DSM stands for Diagnostic and Statistical Manual of Mental Disorders. Published by the American Psychiatric Association, it is used on a daily basis by doctors and clinicians around the world. Its fifth revision, aptly named DSM-5, is due to be published in May, 2013.
Why is it important to know about this book if you are not a doctor, clinician, researcher, health insurer, etc.? First, I want to outline a little bit of the history of the DSM, and then I will share my thoughts on its importance to us, the consumers of mental health services.
The very first edition of the DSM came out in 1952. It was 130 pages long and listed 106 mental disorders.
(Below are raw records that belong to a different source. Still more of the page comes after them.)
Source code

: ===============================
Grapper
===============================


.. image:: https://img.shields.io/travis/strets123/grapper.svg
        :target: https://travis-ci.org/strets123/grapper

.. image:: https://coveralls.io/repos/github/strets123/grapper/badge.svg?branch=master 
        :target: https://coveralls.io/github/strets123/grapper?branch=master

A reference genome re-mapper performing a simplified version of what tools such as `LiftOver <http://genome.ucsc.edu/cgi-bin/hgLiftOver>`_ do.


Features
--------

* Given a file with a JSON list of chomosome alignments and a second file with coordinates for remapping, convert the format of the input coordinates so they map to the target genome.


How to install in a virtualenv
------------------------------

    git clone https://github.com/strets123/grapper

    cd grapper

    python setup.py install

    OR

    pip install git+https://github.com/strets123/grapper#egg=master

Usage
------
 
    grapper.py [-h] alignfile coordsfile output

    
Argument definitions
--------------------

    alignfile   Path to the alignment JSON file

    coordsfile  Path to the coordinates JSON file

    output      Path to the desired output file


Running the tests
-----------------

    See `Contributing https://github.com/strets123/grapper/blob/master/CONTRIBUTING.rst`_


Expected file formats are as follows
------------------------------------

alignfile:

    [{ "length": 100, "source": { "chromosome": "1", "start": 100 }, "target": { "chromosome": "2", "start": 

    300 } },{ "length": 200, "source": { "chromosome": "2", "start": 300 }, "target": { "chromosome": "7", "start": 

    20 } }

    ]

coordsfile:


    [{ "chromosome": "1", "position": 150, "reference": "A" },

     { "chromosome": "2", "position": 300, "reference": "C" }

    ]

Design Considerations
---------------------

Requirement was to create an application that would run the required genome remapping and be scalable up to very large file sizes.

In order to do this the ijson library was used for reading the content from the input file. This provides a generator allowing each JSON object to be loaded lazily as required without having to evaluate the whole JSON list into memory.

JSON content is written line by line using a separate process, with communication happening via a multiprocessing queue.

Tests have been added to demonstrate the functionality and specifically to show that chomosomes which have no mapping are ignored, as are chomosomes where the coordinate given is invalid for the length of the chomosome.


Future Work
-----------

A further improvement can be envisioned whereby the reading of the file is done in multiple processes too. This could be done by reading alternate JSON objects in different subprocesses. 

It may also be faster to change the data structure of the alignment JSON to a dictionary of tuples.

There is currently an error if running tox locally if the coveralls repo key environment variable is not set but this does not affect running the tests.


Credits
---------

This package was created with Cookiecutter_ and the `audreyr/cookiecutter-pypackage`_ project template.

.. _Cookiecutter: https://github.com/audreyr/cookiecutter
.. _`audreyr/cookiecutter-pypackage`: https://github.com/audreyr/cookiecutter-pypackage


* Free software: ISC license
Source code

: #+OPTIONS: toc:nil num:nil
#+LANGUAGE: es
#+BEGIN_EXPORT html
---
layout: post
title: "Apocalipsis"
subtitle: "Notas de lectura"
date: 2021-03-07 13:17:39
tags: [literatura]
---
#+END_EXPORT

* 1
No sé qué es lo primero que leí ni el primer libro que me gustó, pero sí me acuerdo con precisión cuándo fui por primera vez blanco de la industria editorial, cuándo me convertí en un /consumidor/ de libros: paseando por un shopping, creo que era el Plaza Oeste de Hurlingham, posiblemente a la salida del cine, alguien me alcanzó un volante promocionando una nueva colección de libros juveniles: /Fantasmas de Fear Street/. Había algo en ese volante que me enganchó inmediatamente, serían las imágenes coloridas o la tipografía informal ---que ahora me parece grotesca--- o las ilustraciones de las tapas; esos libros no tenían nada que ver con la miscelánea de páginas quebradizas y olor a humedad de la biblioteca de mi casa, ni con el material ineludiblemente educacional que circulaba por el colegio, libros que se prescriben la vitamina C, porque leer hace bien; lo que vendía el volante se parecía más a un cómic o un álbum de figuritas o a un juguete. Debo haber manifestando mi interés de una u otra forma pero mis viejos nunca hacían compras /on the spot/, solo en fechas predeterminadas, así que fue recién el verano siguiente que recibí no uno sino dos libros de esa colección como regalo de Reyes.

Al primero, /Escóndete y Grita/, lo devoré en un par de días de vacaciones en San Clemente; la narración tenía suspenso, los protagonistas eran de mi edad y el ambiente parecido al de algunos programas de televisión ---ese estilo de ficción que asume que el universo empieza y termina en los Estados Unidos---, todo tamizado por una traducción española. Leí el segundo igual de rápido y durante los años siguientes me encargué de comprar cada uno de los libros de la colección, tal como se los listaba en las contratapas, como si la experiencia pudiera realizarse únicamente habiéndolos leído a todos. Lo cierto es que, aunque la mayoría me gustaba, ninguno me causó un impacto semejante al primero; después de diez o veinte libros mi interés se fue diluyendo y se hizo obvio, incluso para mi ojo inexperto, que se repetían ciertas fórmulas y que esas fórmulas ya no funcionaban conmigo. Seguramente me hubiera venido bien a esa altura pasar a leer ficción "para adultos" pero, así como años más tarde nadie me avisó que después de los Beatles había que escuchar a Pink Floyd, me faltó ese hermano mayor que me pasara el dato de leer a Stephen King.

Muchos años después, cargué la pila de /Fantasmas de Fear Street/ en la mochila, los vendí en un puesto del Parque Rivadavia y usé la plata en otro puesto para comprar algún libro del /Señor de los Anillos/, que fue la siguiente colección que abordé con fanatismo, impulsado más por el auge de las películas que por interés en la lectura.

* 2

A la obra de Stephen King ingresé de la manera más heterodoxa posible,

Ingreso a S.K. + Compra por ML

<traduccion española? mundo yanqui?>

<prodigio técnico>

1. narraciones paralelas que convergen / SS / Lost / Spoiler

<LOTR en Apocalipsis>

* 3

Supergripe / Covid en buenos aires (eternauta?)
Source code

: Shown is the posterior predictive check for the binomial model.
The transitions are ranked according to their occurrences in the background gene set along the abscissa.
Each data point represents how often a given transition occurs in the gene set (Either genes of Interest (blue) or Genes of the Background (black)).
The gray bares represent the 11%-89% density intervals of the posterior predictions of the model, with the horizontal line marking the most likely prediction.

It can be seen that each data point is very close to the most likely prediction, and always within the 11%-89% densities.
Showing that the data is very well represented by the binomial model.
It was updated again in 1968 and 1980; both the page count and number of disorders grew significantly.
The version of the DSM that is currently in use is the fourth edition, published in 1994 and then given a slight ‘text revision’ in 2000. It now stands at 943 pages and lists 365 disorders, more than three times as many as were identified in the original version of the book. While the development process for DSM-5 is closed, there has been opportunity for the public to review and comment on the proposed changes and the word on the street is that the list of disorders is expected to grow yet again.
Is the DSM growing because mental health researchers and practitioners are identifying new disorders and/or better specification of existing brain disorders, or are they creating new categories for standard human behaviors? Allegations that the DSM continues to ‘increase the medicalization of human nature’ are coming from all corners, including, interestingly enough, the doctor who acted as the chair of the DSM-IV Task Force, Allen Frances. He has an entire web page of articles posted on Psychology Today under the banner DSM5 in Distress.
The reason why I believe that the growth trend of the DSM is important to us is because invariably, along with the increase of listed mental disorders there has been an increase in diagnoses. That trend has been noted over and over again in the last 30 years. But here’s the key: a diagnosis of a mental disorder can set into motion a treatment plan that has far-reaching ramifications for the person who receives it. And why do I say that? Because often the treatment plan includes medication, and often the use of medication stretches from months to years to decades, and that can be a very serious matter. There can be side-effects, decreasing efficacy, and long-term cognitive impairment, not to mention that medication costs money.
I probably should make a statement here: I am not anti-medication. I believe that it has a role, and that every person’s case is different. There is also a giant spectrum between someone who is in crisis vs. someone who is feeling more stress or anxiety than usual, and everything that falls in between (children and their temper tantrums, for instance). Some people are in the fortunate position of having more time to see how things develop or progress before trying to assign a firm DSM-type diagnosis and starting down a medication treatment path.
It is our awareness of the trends that are afoot, however, that put us in a better place to ask questions when we are seeking help and receiving diagnoses. Could you (or your family member or friend) seek a second opinion, or are there notes from visits to different kinds of practitioners that need to be compared before a fully-formed opinion can be communicated?
Practitioners often come with their own bias, too, so it is also good to be tuned in to where they stand in terms of mental disorder diagnosis vs. human nature and behaviors. To give a brief example, I sat with a therapist once and said, “Since I’m feeling X, Y and Z, am I depressed?” Her response was, “Well, you’re certainly feeling pretty crummy about something. Let’s try to figure out what that’s about.” Her reluctance to answer my original question with a diagnosis at first exasperated me, but after a while, I understood her approach and appreciated that maybe it wasn’t so important, at that point, to diagnose me with a named condition. Rather, we worked on how I could move through the feelings that I was having (which I did, thankfully).
Really, the bottom line is this: I wouldn’t be writing about DSM’s growing list of disorders if I wasn’t so alarmed by the growth in mental illness diagnoses in the United States. For instance, just in the last two decades, the number of mentally-ill children (who were diagnosed and eligible for a disability payment) rose thirty-five fold. Mental illness is now the leading cause of disability in children in the U.S. Environmental changes may be a contributor, but the numbers are so staggering that there has got to be more behind it.